→ ACTIVITY: Would you return, word for word, the lines of the data below from the line with "left eye: (450, 770)" through the line with "left elbow: (1257, 1644)", and no others?

*** PROVIDED DATA Section Begins ***

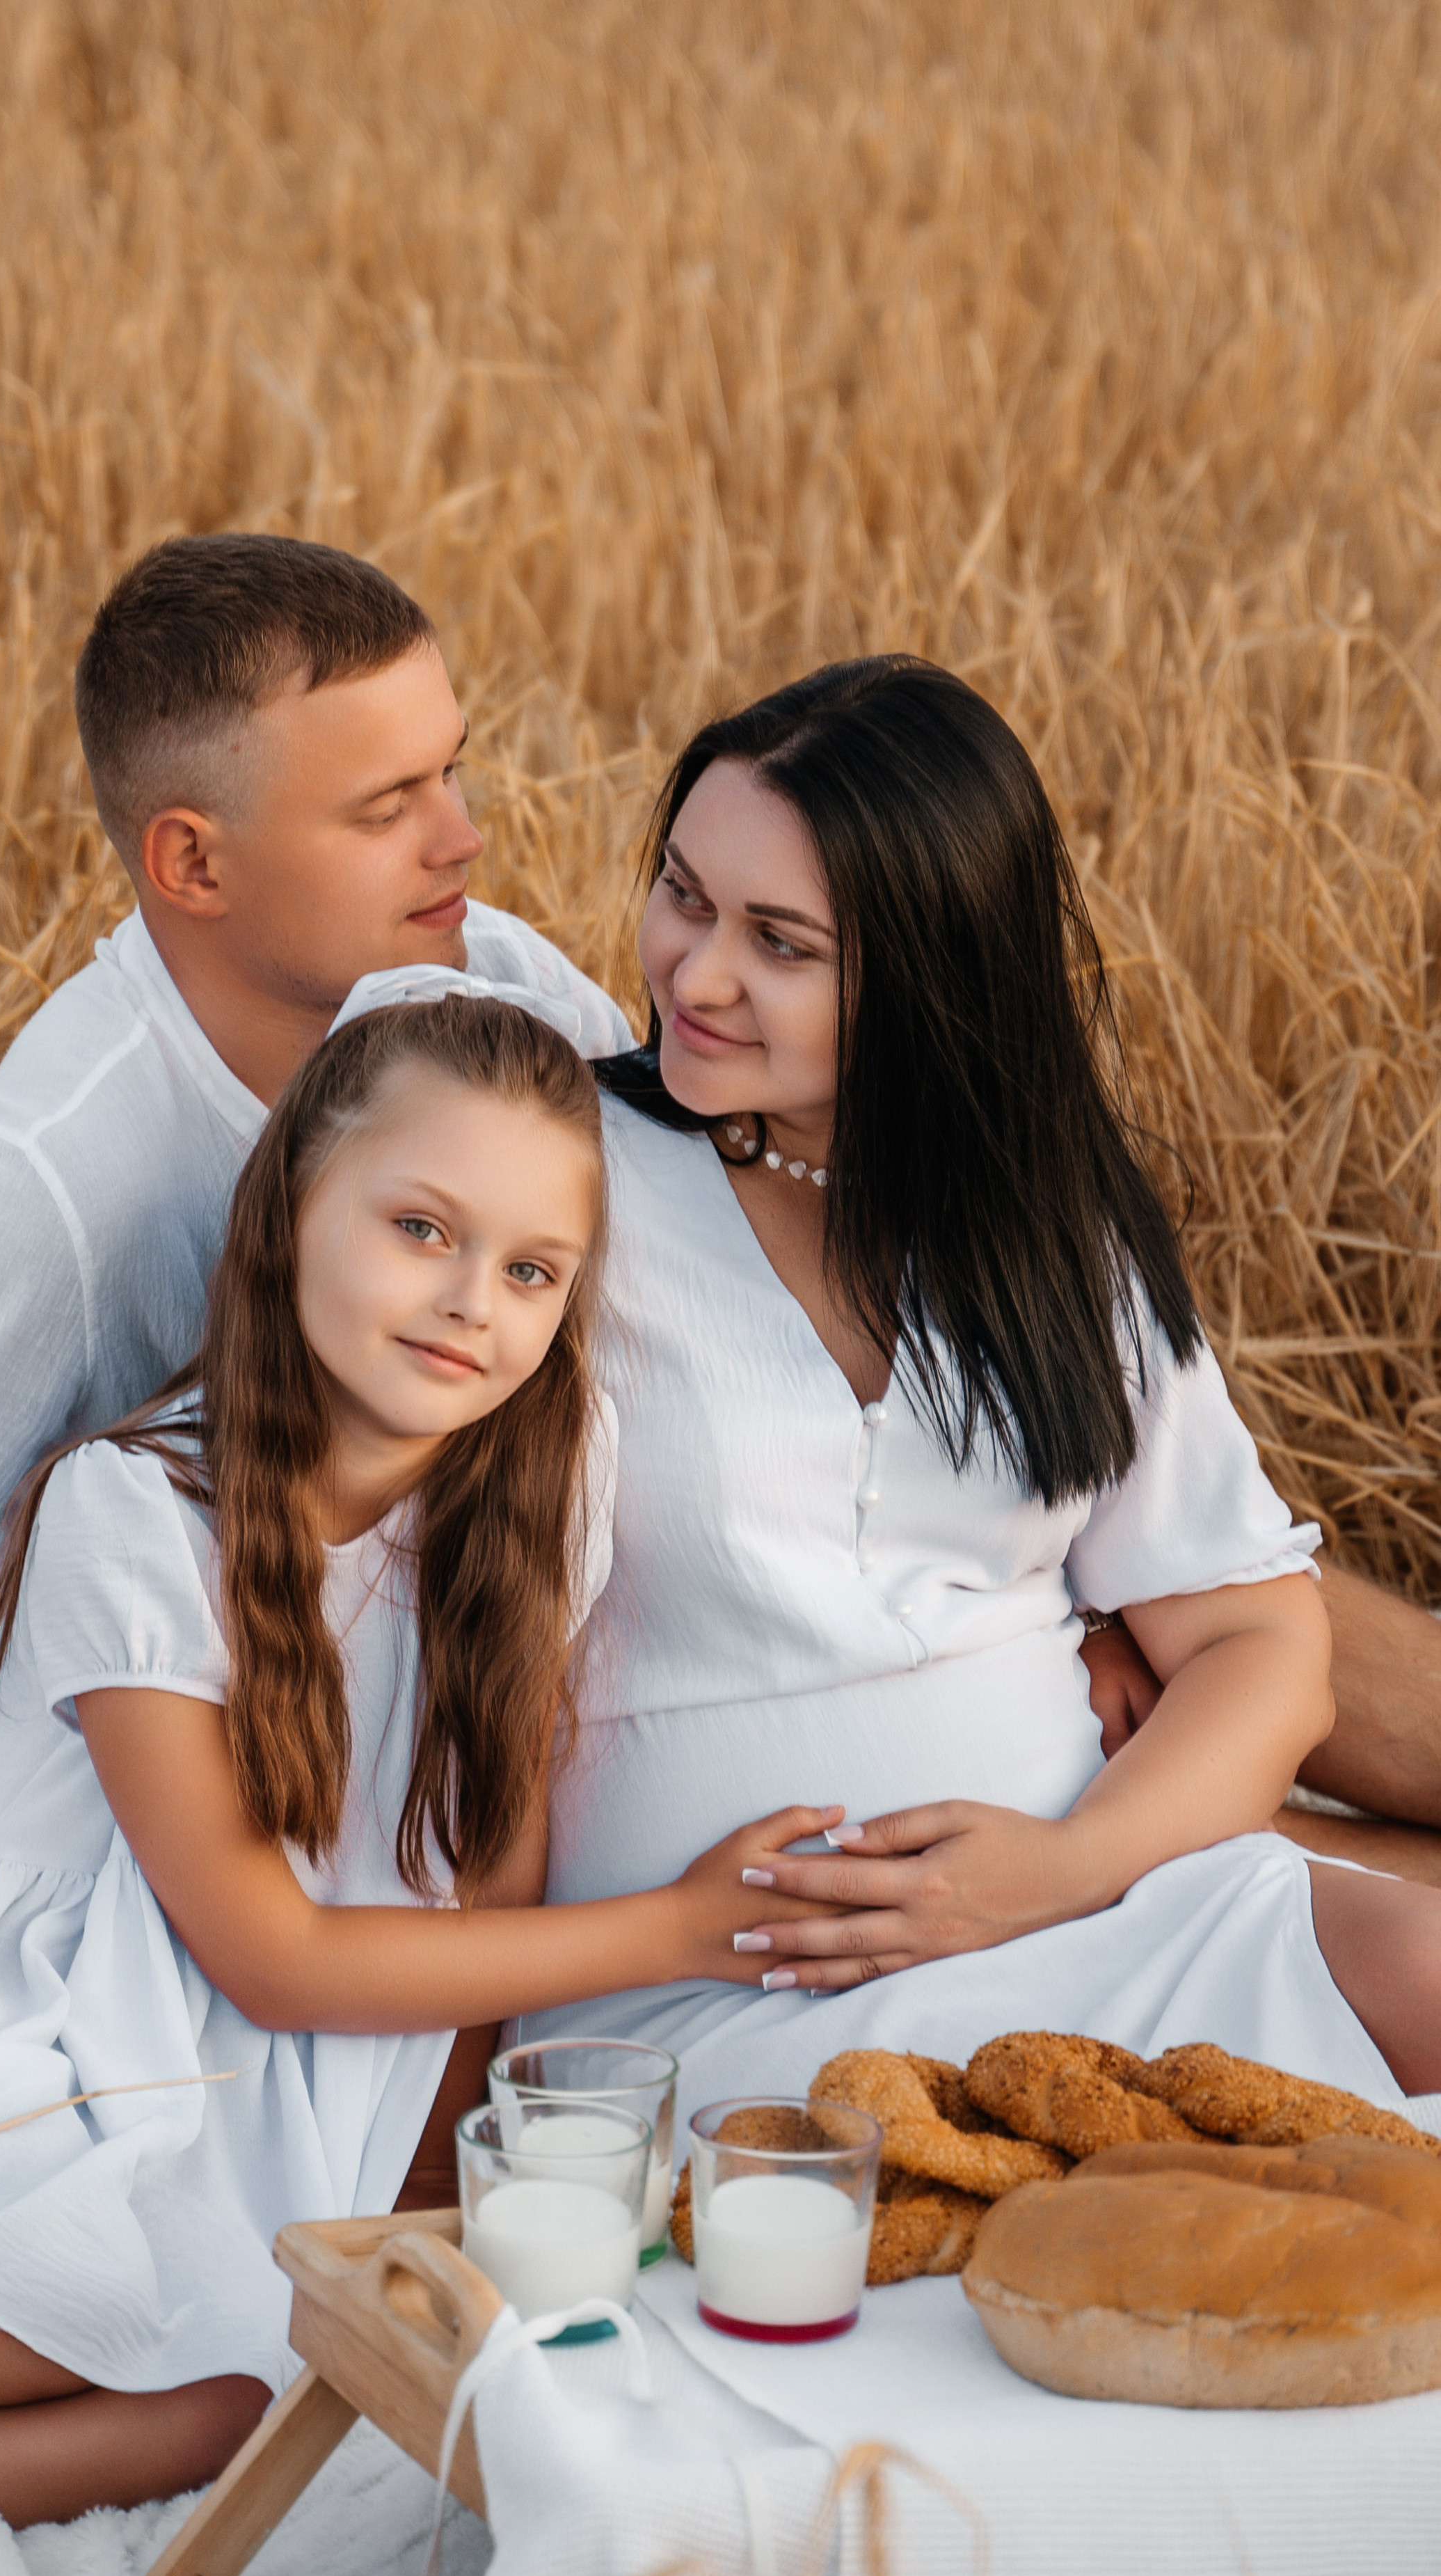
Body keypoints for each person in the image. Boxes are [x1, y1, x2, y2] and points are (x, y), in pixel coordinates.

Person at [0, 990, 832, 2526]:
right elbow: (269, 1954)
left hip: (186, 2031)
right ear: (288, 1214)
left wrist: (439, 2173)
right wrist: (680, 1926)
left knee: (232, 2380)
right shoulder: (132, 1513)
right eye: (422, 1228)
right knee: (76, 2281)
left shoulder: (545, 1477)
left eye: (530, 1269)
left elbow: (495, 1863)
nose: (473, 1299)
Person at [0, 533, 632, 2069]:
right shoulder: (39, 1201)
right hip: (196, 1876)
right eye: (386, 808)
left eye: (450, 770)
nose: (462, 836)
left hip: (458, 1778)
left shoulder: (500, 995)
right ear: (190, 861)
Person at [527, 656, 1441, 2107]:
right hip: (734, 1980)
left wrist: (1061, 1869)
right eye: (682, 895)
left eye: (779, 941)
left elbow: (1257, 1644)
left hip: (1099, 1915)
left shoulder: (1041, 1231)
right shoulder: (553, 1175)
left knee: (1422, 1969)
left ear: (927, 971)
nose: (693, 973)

*** PROVIDED DATA Section Ends ***
*** PROVIDED DATA Section Begins ***

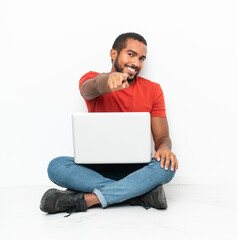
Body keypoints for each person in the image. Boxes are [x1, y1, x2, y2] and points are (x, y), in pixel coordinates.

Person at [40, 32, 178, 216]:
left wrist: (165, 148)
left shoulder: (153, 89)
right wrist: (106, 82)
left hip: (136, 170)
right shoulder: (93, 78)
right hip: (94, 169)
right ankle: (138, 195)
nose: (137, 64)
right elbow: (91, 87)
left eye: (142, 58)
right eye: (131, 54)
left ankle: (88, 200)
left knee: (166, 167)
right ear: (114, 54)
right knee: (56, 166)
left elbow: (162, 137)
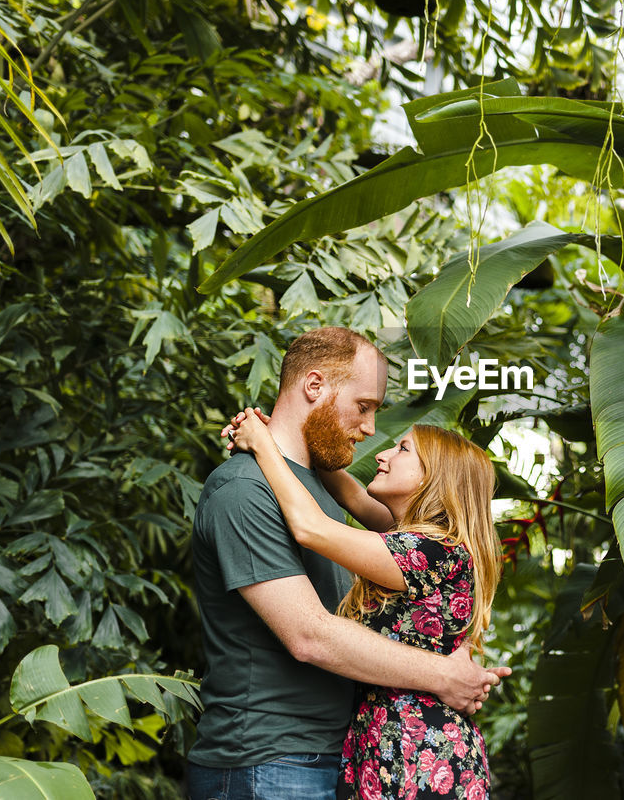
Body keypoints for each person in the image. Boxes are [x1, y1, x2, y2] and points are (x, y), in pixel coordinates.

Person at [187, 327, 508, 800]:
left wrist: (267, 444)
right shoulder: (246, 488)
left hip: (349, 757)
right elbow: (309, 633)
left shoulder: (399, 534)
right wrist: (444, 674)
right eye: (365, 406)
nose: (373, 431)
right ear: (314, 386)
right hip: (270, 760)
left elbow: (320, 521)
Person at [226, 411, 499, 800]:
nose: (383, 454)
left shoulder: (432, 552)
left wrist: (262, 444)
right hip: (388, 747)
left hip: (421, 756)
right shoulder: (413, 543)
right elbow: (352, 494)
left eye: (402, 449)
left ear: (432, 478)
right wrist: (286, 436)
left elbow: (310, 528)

*** PROVIDED DATA Section Ends ***
*** PROVIDED DATA Section Begins ***

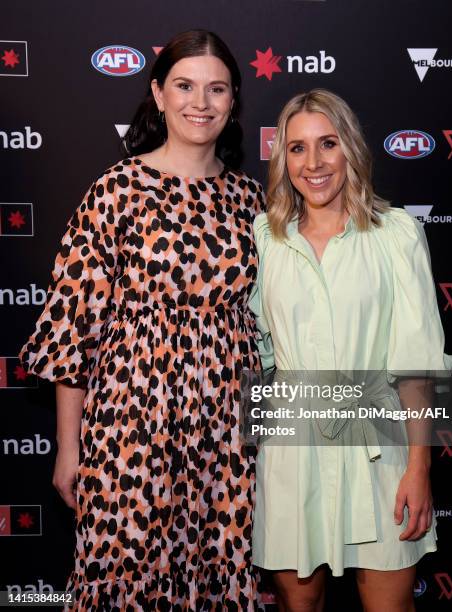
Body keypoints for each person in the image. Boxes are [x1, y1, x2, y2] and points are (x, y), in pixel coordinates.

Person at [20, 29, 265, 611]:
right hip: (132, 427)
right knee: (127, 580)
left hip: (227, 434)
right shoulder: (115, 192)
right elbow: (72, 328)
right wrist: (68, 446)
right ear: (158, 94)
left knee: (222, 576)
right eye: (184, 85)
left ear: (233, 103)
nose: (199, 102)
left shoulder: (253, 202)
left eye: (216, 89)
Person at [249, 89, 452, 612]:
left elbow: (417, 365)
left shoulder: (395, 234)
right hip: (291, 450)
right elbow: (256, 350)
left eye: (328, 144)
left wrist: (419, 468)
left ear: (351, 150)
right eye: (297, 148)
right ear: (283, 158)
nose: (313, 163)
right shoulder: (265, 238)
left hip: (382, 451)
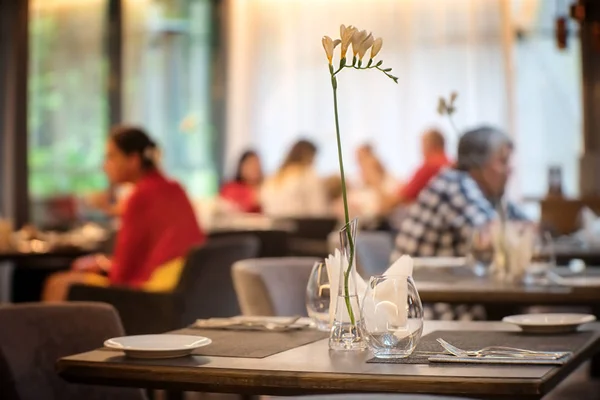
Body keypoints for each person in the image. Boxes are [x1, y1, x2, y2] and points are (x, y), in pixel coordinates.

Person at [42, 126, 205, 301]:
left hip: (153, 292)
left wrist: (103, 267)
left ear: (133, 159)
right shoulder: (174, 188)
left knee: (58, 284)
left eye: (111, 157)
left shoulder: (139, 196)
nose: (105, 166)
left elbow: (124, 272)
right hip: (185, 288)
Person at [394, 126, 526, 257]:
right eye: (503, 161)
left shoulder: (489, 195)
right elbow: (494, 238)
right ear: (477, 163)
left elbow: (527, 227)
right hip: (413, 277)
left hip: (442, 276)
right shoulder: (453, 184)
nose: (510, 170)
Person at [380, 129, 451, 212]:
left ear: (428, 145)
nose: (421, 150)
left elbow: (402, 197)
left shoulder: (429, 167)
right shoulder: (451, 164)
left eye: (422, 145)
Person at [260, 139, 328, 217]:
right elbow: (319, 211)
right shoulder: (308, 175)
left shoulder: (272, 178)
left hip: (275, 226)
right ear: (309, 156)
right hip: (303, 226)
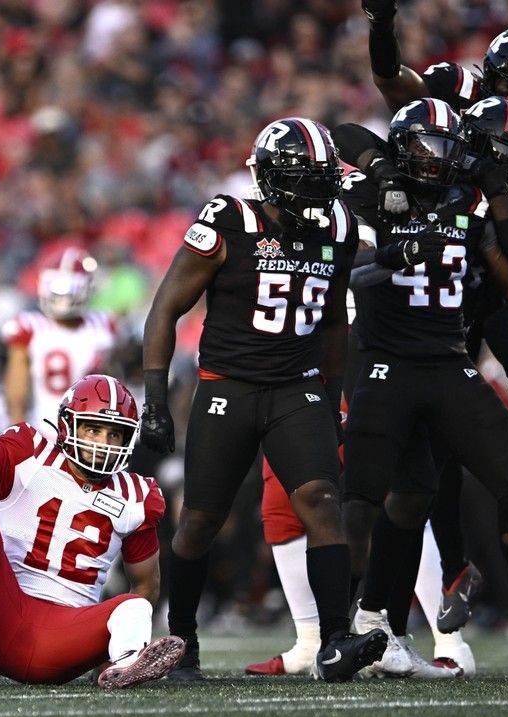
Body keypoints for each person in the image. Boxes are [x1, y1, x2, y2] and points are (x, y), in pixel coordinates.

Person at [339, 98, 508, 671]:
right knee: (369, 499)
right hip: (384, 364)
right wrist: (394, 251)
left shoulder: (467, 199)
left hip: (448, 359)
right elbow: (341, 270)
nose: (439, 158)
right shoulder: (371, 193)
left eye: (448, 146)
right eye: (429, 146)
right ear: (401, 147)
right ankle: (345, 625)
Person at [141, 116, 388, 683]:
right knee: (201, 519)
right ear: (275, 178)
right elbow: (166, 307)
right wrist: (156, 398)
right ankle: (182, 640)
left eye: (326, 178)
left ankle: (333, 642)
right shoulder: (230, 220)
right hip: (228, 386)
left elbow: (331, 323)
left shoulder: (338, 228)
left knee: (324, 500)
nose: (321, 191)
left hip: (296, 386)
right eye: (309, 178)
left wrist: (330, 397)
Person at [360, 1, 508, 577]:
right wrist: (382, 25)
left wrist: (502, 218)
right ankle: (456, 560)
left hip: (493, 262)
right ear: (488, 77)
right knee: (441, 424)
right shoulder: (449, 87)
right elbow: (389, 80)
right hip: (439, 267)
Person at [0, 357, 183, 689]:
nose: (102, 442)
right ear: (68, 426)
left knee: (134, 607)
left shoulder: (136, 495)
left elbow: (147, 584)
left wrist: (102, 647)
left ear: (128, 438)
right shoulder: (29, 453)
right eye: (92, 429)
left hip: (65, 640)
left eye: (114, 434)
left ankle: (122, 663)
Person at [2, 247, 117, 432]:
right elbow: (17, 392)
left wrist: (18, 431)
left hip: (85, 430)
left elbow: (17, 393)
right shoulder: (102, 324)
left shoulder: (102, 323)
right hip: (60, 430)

*** PROVIDED DATA Section Ends ***

→ ANSWER TO THIS EXERCISE:
left eye: (450, 770)
nose: (462, 836)
left hip: (458, 1778)
left shoulder: (500, 995)
right ear: (190, 861)
Person at [527, 656, 1441, 2107]:
right hip: (734, 1980)
left wrist: (1061, 1869)
right eye: (682, 895)
left eye: (779, 941)
left elbow: (1257, 1644)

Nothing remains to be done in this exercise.